The COVID-19 crisis has exposed strengths and weaknesses in the American healthcare system. The extraordinary devotion of healthcare workers and the quick adaptations facilities made to add beds in lobbies and tents were exceptional responses. Yet workers were often at risk because of shortages of personal protective equipment, and poor communication confused the public and delayed mass adoption of simple preventative measures like wearing masks. How the pandemic will permanently change healthcare remains to be seen, but several outcomes seem likely.

Telehealth Becomes the Norm

Practitioners supported by large healthcare organizations with the means in place to rely on remote visits adapted well to social distancing and patient resistance to in-person visits. Patients like the convenience and privacy of talking to their doctors face-to-face through a laptop or tablet. Unfortunately, underserved and low-income populations—those most at risk from COVID-19—have less access to the technology necessary to participate in telehealth services. Healthcare organizations must find innovative ways to provide remote routine healthcare to these vulnerable groups.

Providers with less access to big organizational support must carefully select a telehealth platform that preserves patient privacy but enables excellent, secure access to critical data and patient medical history in order to provide quality care.

Medical Device Design Adapts

With the surge in remote care, medical device design will respond to this new user experience. At-home testing will expand, adding to the array of home tests and screenings already available. Patients can test their own glucose and cholesterol levels and screen for certain cancers. Soon they may be able to use microfluidic devices at home to perform blood tests formerly possible only with a blood draw at the doctor’s office and an analysis by a fully equipped lab. Remote monitoring of patients with chronic conditions, like cardiovascular diseases, diabetes, and COPD, will likely expand.

Financial Stress for Hospitals

Facilities that relied on elective surgeries for revenue have seen income plunge while expenses increase.
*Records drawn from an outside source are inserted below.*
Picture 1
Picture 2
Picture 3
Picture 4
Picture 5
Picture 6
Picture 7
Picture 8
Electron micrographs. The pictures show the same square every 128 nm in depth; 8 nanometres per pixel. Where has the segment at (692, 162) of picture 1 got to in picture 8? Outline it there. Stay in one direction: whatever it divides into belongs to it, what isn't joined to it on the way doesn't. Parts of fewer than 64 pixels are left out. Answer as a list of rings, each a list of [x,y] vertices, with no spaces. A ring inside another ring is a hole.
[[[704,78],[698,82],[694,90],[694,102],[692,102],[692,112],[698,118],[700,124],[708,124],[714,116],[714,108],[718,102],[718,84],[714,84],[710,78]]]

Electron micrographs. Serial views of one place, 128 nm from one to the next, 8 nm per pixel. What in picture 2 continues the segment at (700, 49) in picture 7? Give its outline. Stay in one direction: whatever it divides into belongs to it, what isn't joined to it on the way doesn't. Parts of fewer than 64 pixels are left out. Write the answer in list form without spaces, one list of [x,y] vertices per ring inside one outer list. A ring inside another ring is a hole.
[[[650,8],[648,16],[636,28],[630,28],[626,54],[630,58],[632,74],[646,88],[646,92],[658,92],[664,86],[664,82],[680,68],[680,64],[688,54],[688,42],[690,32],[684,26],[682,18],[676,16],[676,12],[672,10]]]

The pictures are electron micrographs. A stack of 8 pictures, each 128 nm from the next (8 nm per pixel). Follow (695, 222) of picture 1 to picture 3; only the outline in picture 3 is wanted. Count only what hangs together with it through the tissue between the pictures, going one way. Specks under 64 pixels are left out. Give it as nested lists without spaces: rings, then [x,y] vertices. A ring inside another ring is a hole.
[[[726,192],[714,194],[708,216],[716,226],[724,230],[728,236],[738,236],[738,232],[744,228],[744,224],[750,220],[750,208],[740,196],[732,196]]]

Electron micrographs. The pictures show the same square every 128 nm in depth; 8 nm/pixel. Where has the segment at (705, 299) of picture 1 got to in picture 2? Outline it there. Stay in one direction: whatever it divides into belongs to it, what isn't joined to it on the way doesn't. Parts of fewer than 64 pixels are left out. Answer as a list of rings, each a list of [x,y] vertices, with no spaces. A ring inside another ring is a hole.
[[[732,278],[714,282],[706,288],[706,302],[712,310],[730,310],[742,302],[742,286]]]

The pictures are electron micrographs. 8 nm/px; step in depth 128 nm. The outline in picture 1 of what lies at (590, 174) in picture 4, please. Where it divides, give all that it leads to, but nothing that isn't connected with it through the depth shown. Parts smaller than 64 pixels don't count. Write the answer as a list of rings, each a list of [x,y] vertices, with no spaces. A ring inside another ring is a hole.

Adding staff and equipment to combat COVID-19 while elective procedures that generate just enough cash to get by have dried up may result in closings or consolidations, reducing the number of facilities available to provide care to vulnerable patients.

Small, free-standing surgical centers offering procedures outside of full-blown hospital settings may pick up patients and expand their services.

Pharmaceuticals and Biotech Startups Compete

The intense competition to win the race to a safe and effective vaccine and treatments has big pharma investing heavily in research and clinical testing. Smaller start-ups, once flush, may run out of funding trying to participate. Winners will still have to negotiate the complex web of international barriers to distribution—supply chain problems, taxes, tariffs, and other forms of protectionism may affect the delivery of vital vaccines and drugs to various populations globally. Pricing and affordability of critical pharmaceutical products will be an issue.

How healthcare will change in response to the pandemic is a constantly unfolding process. Patient care takes priority over profit at times like these. Poorly financed healthcare organizations with little leeway to adapt may fail or be absorbed.